Emeutes de 2005 : l’incroyable mutisme du ministère de l’Intérieur

La France a connu les plus extraordinaires émeutes d’Europe en 2005 : un embrasement national, les points de départ sont les actions des policiers, course poursuite d’une part, puis tir d’une grenade lacrymogène à proximité d’un lieu de culte, le tout agrémenté d’une communication maladroite – et inexacte – sur la réalité des faits.

Dans les mois qui suivent les émeutes, le gouvernement met un couvercle sur la marmite, Nicolas Sarkozy, ministre de l’Intérieur, se verrait bien à la Présidence, et il faut dire que ça fait un peu tâche : la plus grande explosion des quartiers pauvres de l’histoire contemporaine alors qu’on devait mettre les banlieues au pas.

Contrairement aux démocraties traversées par des clivages économiques et ethniques marqués, la France a été incapable de faire un bilan officiel et n’a ni mandaté de commission d’enquête ni confié le rapport à une personnalité morale. Au contraire, les Etats-Unis dans les années soixante, la Grande Bretagne depuis les années quatre vingt ont eu le courage de faire un diagnostic pour alerter sur « la division raciale » et le « racisme institutionnel », ce sont les termes des rapports officiels commandés par les gouvernements non pas à de dangereux illuminés mais des personnalités fortes capables de conduire un tel travail.

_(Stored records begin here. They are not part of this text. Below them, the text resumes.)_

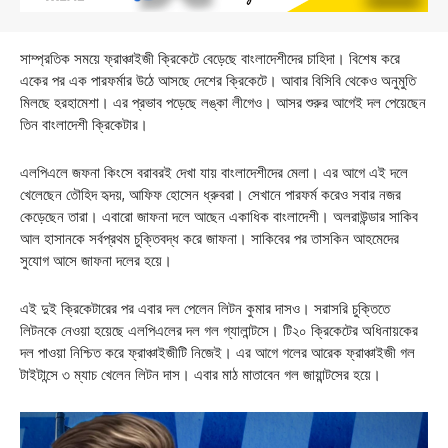
সাম্প্রতিক সময়ে ফ্রাঞ্চাইজী ক্রিকেটে বেড়েছে বাংলাদেশীদের চাহিদা। বিশেষ করে
একের পর এক পারফর্মার উঠে আসছে দেশের ক্রিকেটে। আবার বিসিবি থেকেও অনুমুতি
মিলছে হরহামেশা। এর প্রভাব পড়েছে লঙ্কা লীগেও। আসর শুরুর আগেই দল পেয়েছেন
তিন বাংলাদেশী ক্রিকেটার।
এলপিএলে জফনা কিংসে বরাবরই দেখা যায় বাংলাদেশীদের মেলা। এর আগে এই দলে
খেলেছেন তৌহিদ হৃদয়, আফিফ হোসেন ধ্রুবরা। সেখানে পারফর্ম করেও সবার নজর
কেড়েছেন তারা। এবারো জাফনা দলে আছেন একাধিক বাংলাদেশী। অলরাউন্ডার সাকিব
আল হাসানকে সর্বপ্রথম চুক্তিবদ্ধ করে জাফনা। সাকিবের পর তাসকিন আহমেদের
সুযোগ আসে জাফনা দলের হয়ে।
এই দুই ক্রিকেটারের পর এবার দল পেলেন লিটন কুমার দাসও। সরাসরি চুক্তিতে
লিটনকে নেওয়া হয়েছে এলপিএলের দল গল গ্যালান্টসে। টি২০ ক্রিকেটের অধিনায়কের
দল পাওয়া নিশ্চিত করে ফ্রাঞ্চাইজীটি নিজেই। এর আগে গলের আরেক ফ্রাঞ্চাইজী গল
টাইটান্সে ৩ ম্যাচ খেলেন লিটন দাস। এবার মাঠ মাতাবেন গল জায়ান্টসের হয়ে।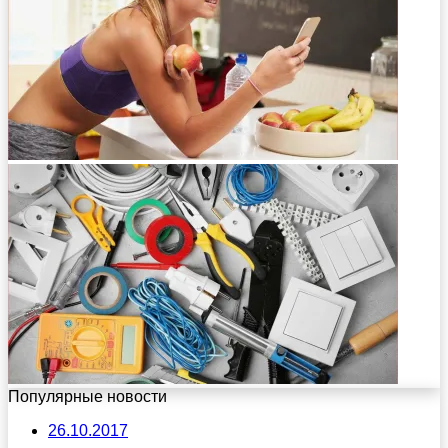
Популярные новости
26.10.2017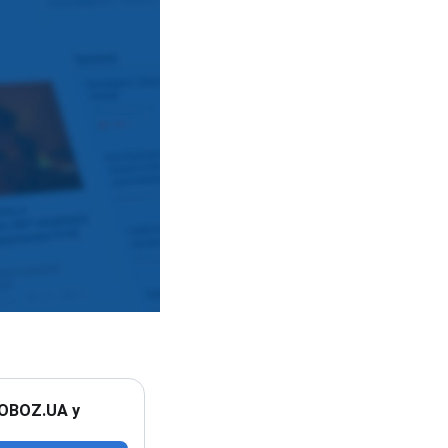
 OBOZ.UA у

La politique de l’autruche n’est pas une politique. Une explication conjoncturelle serait trop optimiste. Aujourd’hui, dix ans après, le ministre de l’Intérieur n’a rien à dire. C’était le cas début 2006, je me souviens qu’après avoir été invité par des Directeurs départementaux de la police pour débattre, toutes ces réunions ont été annulées par le cabinet du ministre ! Pas de débriefing. Réfléchir est mauvais pour la police, sans doute. Aujourd’hui, M. Cazeneuve fait savoir le même message au journal Le Monde.

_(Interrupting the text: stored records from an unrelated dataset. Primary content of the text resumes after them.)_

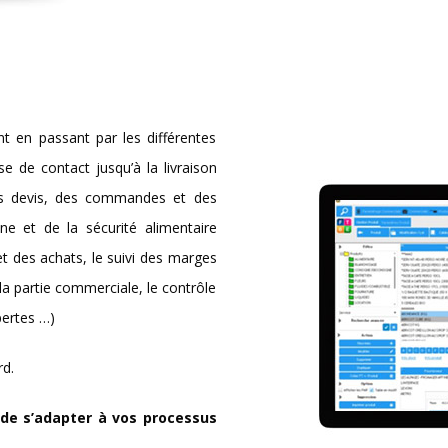
t en passant par les différentes
e de contact jusqu’à la livraison
 des devis, des commandes et des
ène et de la sécurité alimentaire
et des achats, le suivi des marges
 la partie commerciale, le contrôle
pertes …)
rd.
t de s’adapter à vos processus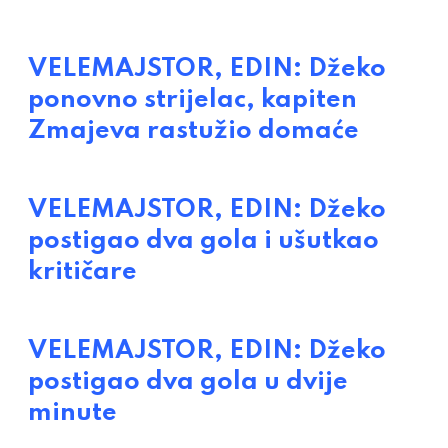
VELEMAJSTOR, EDIN: Džeko
ponovno strijelac, kapiten
Zmajeva rastužio domaće
VELEMAJSTOR, EDIN: Džeko
postigao dva gola i ušutkao
kritičare
VELEMAJSTOR, EDIN: Džeko
postigao dva gola u dvije
minute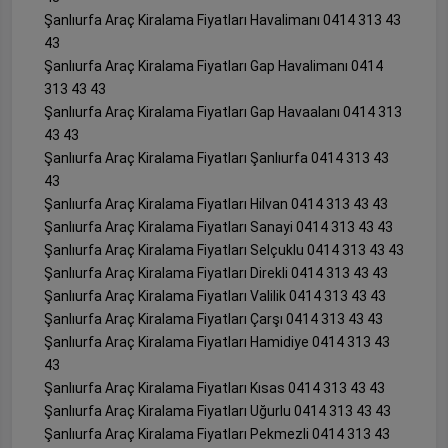
Şanlıurfa Araç Kiralama Fiyatları Havalimanı 0414 313 43
43
Şanlıurfa Araç Kiralama Fiyatları Gap Havalimanı 0414
313 43 43
Şanlıurfa Araç Kiralama Fiyatları Gap Havaalanı 0414 313
43 43
Şanlıurfa Araç Kiralama Fiyatları Şanlıurfa 0414 313 43
43
Şanlıurfa Araç Kiralama Fiyatları Hilvan 0414 313 43 43
Şanlıurfa Araç Kiralama Fiyatları Sanayi 0414 313 43 43
Şanlıurfa Araç Kiralama Fiyatları Selçuklu 0414 313 43 43
Şanlıurfa Araç Kiralama Fiyatları Direkli 0414 313 43 43
Şanlıurfa Araç Kiralama Fiyatları Valilik 0414 313 43 43
Şanlıurfa Araç Kiralama Fiyatları Çarşı 0414 313 43 43
Şanlıurfa Araç Kiralama Fiyatları Hamidiye 0414 313 43
43
Şanlıurfa Araç Kiralama Fiyatları Kısas 0414 313 43 43
Şanlıurfa Araç Kiralama Fiyatları Uğurlu 0414 313 43 43
Şanlıurfa Araç Kiralama Fiyatları Pekmezli 0414 313 43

Il paraît difficile de faire progresser une société s’il n’est pas possible d’amener au débat les responsables gouvernementaux. Comment un ministre peut-il n’avoir rien à dire sur un événement aussi emblématique des relations police – population et police – minorité ? Il faut sans doute convenir, à regrets, que les positions de M. Sarkozy n’étaient que l’annonce d’une nouvelle aire qui se poursuit aujourd’hui.

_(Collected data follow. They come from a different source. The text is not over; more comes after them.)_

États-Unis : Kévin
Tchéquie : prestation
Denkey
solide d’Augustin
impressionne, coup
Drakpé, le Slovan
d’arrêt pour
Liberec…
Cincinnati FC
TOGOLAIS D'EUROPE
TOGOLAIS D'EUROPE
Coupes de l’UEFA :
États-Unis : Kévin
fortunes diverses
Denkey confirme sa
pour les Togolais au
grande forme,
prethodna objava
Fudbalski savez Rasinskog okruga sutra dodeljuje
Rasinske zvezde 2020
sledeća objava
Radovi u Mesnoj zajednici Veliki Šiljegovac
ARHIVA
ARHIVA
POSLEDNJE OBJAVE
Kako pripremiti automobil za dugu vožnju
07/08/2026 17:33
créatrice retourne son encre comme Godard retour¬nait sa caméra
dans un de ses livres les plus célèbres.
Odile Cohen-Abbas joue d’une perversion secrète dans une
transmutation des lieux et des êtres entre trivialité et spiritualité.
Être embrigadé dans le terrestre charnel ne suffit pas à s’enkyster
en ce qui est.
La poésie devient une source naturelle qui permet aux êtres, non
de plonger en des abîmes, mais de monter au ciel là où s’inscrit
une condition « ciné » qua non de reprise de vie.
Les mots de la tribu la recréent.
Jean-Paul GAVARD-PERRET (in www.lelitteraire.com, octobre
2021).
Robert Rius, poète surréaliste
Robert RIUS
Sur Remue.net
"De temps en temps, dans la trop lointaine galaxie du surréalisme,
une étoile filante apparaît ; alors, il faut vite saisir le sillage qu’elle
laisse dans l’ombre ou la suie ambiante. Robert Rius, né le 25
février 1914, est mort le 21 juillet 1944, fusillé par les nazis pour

L’anniversaire n’est-il pas au contraire l’occasion, dix ans après, de renouveler les messages politiques et de penser à une doctrine nouvelle pour la police ? Est-ce que le lien police minorité n’est pas, dans un autre contexte marqué par le terrorisme, toujours aussi essentiel ? Ou bien est-ce qu’on a réglé tous les problèmes ? je ne crois pas : dans les différentes enquêtes internationales que j’ai réalisées ou consultées sur la confiance et la légitimité de la police, la France est à la traîne, loin derrière nombre de démocraties d’Europe occidentales, en particulier l’Allemagne ou les pays nordiques. Entre les quartiers aisés et pauvres des grandes villes, il y a un gouffre en matière de confiance pour la police. Ne rien dire ne suffira pas à arranger les choses.